Legislative analyst Mark Jaycox proffered that, “It looks like a done deal. It’s what we’ve been saying about CISA from the start - this has been couched as a security bill but it’s not.”

Under the original terms of the CISA legislation, companies were to share their customers’ information with federal government departments once it was anonymized. At that point, the government could analyze the data for online threats, while the data-providing companies received legal immunity from prosecution for breaking privacy agreements.

But the proposed bill was amended and the privacy portions were stripped away. As it currently reads, companies do not have to anonymize users’ data before turning it over to the feds. Moreover, the government can use the data for surveillance and for other non-cybercrime activities. Furthermore, even if companies identify security failures, they do not have to report said failures.

Democrat Senator Ron Wyden opined that, “This ‘cybersecurity’ bill was a bad bill when it passed the Senate and it is an even worse bill today. Americans deserve policies that protect both their security and their liberty. This bill fails on both counts. Cybersecurity experts say CISA will do little to prevent major hacks and privacy advocates know that this bill lacks real, meaningful privacy protections.”

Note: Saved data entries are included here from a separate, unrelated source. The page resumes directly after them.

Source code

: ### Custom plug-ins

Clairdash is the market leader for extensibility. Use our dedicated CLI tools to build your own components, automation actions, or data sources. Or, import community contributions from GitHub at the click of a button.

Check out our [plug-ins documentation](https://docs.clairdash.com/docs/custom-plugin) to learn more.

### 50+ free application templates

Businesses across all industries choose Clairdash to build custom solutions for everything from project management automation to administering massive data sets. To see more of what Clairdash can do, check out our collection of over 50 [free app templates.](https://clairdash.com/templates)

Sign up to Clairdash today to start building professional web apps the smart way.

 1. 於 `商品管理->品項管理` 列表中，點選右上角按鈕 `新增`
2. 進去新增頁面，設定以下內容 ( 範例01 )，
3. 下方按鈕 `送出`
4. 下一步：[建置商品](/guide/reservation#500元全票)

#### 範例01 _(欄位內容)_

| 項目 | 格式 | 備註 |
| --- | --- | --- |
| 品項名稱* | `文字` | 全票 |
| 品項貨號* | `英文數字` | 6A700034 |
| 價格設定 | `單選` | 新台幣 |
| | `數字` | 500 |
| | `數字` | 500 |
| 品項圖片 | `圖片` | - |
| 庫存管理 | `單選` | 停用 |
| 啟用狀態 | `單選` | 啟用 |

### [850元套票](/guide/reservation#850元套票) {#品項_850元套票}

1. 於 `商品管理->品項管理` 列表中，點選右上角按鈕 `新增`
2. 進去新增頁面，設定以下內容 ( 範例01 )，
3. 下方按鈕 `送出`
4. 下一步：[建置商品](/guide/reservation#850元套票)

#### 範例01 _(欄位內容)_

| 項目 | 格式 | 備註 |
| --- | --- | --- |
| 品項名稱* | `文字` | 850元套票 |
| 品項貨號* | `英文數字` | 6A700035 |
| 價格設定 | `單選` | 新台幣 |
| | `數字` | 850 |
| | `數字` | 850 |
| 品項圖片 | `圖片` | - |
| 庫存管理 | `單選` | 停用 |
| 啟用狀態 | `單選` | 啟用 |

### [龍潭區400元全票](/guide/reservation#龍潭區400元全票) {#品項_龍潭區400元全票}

The chance to challenge the new changes to CISA before it becomes law is also quite limited since the bill was folded into an omnibus bill that has too much riding on it for Obama to veto.  

Jaycox points out that all hope is not lost and there is still work to be done.

He pointed out that, “We need to work on the further education of Congress; this isn’t the be-all and end-all security bill – there will be others. CISA also has to be implemented by departments, notably the Department of Homeland Security, and we’ll be watching how this is done.”

Traditionally, the most effective way to overcome “bad” laws is to challenge them in the courts. But that approach may not work in the case of CISA. Specifically, the legislation’s language provides that all data handed over to the feds is immune from Freedom of Information Act (FOIA) requests. This provision will make it very difficult for individuals to protect their privacy from intrusion by the government.